One of our members has two Aberdeen boxes completed and a couple of Osborn barriers together.

Friday 22 November 2019

Lime Rock Ry. - Rockland, Maine

No. 4 0-4-0ST Rockland, Maine Aug 1937 Stanley Prescott photo blt Baldwin 1905.
A few views I recently scanned of Lime Rock Ry. from the collection I purchased...George Melvin collection...enjoy...George Dutka

No. 6 0-4-0 gas, Rockland, Maine Stanley Prescott photo Nov. 1936 blt. by Plymouth 1928.

Lime Rock No. 3 0-6-0, Rockland, Maine 1907, blt. 1900 scrapped 1928 Stanley Prescott photo.

Lime Rock No. 1 0-4-2ST Rockland, Maine 1935. Blt. by HK Porter.

Thursday 21 November 2019

Throwback Thursday - Crew Change at Kelly Lake

BCOL 4611 South is holding the main at Kelly Lake BC on August 12, 2002.  With freight engineer Garry Chubb in the foreground, the Southbound Cariboo Prospector is just pulling out of the back track.  Everyone will soon be aboard, and heading for Lillooet.
By Peter Mumby.

With North Vancouver considered as mile 0, the passing siding at Kelly Lake is situated at mile 192.2.  A stub-ended back track also runs off the passing track, meaning that it is possible for three trains to meet at this location. 

On August 12, 2002, I was on site as BCOL 4611 South rolled to a stop on the mainline near the south siding switch.  The crew had run out of time, and a replacement crew would soon arrive aboard the southbound Cariboo Prospector, British Columbia Railway's Prince George - North Vancouver passenger train.  With Budd car BC-30 in the lead, the passenger train approached my position by the siding switch.  The new freight crew detrained and then the equipment reversed into the back track.  Apparently we were going to see at least one more train before this meet was over.
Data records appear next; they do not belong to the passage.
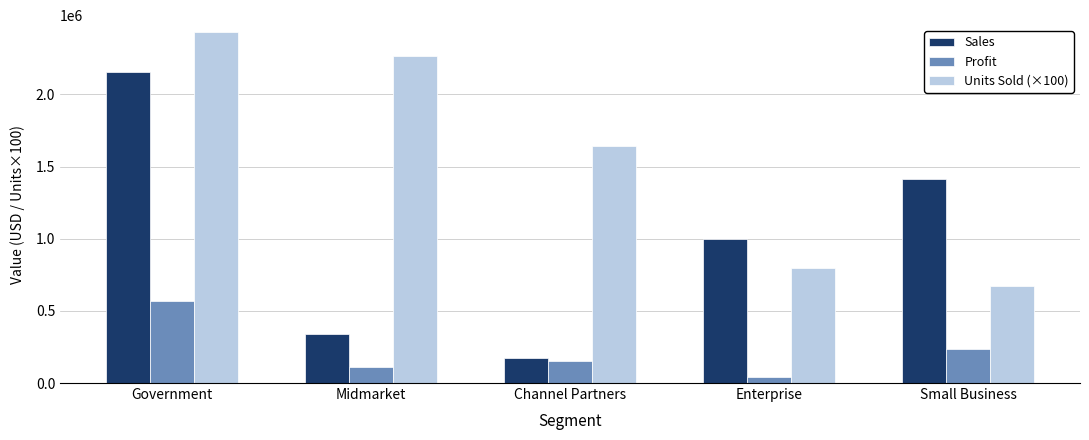

What is the maximum value for Sales?

2156432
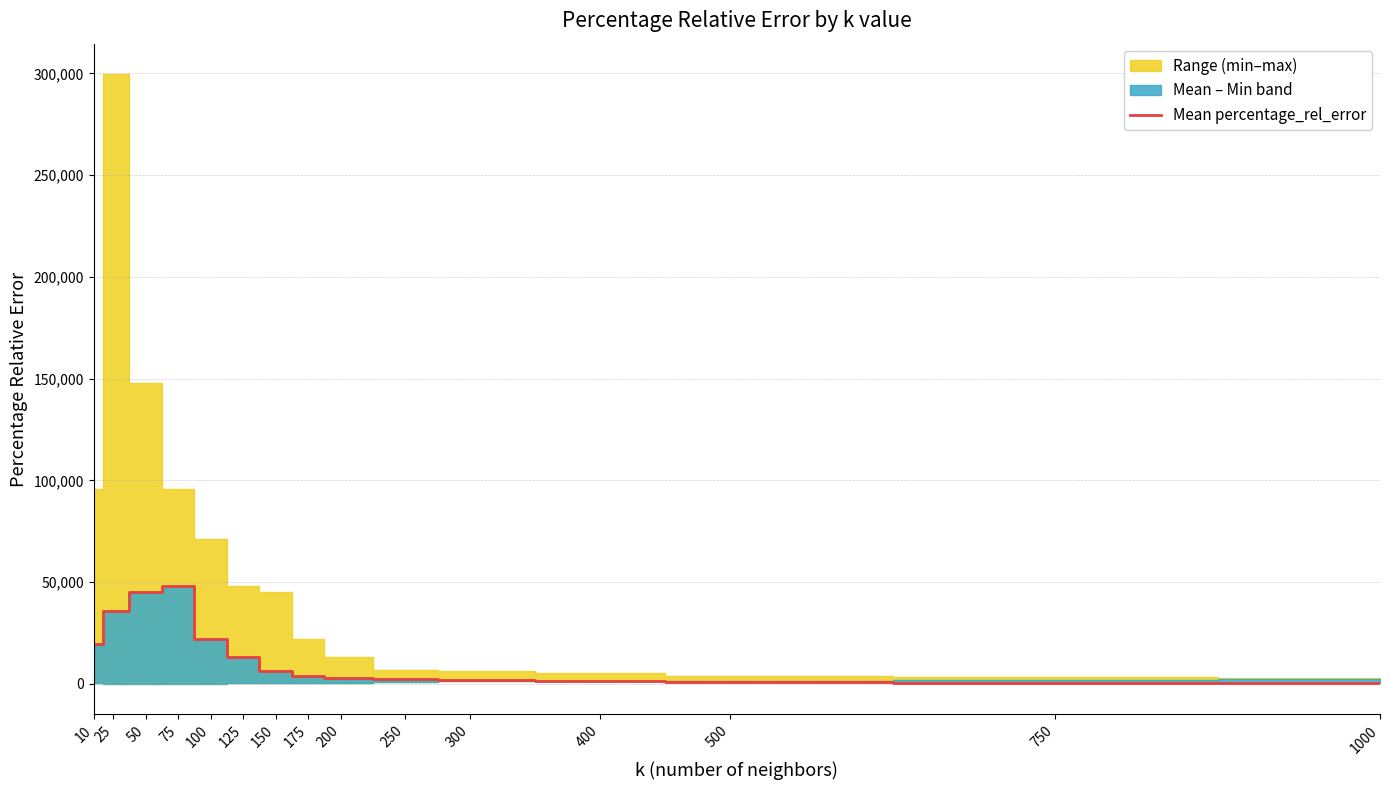

List the labels in order of value, smallest first.

1000, 750, 500, 400, 300, 250, 200, 175, 150, 125, 10, 100, 25, 50, 75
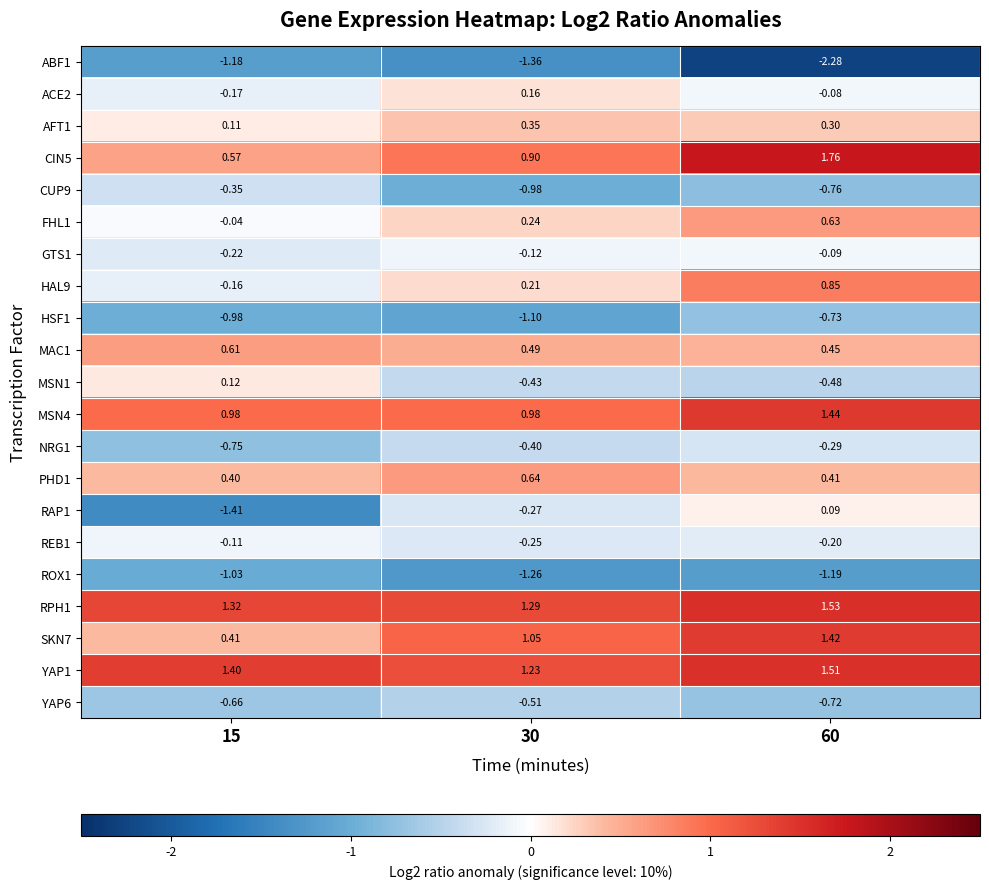

Is the value of ACE2 at 60 greater than the value of YAP1 at 15?

No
As a matter of fact, two northbound trains put in an appearance before the Cariboo could continue on towards Lillooet, its next stop.  Freight train BCOL 4620 North was followed by 1700 North, the Whistler Northwind tourist train.  The Budd cars then exited the back track, and the original freight crew climbed aboard.  Since Kelly Lake was a flag stop, I was able to get on with them.  My friend was willing to pick me up at Lillooet (MP 157.6), so this was too good an opportunity to pass up.

The Whistler Northwind lasted only a couple of seasons as a BCR tourist train.  The Cariboo Prospector made its last run on October 31, 2002, as all BCR passenger service, with the exception of a local school train, came to an end.  No wonder that I enjoyed my Kelly Lake experience so much!

Tuesday 19 November 2019

AHM Station - Farmington

I was really suprised how well this project turned out. The walls are spraybombed Camo Coat Olive from Home Hardware and the roof is flat black, 99 cents from Walmart in Michigan. An old Grayhound sign is seen leaning against the wall...could the station have been dual use at some point. Some newspapers are scattered around.
At Trainfest I completed weathering three pieces of rolling stock and also weather and detail this AHM station. At my workstation most of my projects involved PanPastels and acrylic dollar store paint...George Dutka

The walls are coated with PanPastel Raw Umber shade while the windows are a light PanPastel gray. I also used these two colours on the roof but two other tones of gray are also applied. The chimney has some acrylic brown applied before pastels are applied. The Western Union sign Don Janes gave me copies of years ago. A Juneco milk can, some other signs and a crates finish the scene.
The door got a bit of brown to vary the colouring a bit. The boarded up window is from my Roomettes detail sheet that has various plywood sheeting. Some posters are applied to the rear also. The base was brush painted a concrete tone of gray prior to weathering. I just mixed black and white till I got the right tone. I did not take much paint with me to Trainfest so mixing was required most of the time. I did not take all my PanPastels or any Bragdon powders, so finishes turned out a bit different than the norm.
The station sign is actually photocpied from an old Maine two footer station kit I have. Another project at some point...have had it for over 20 years now. Farmington is a town that is found in many states.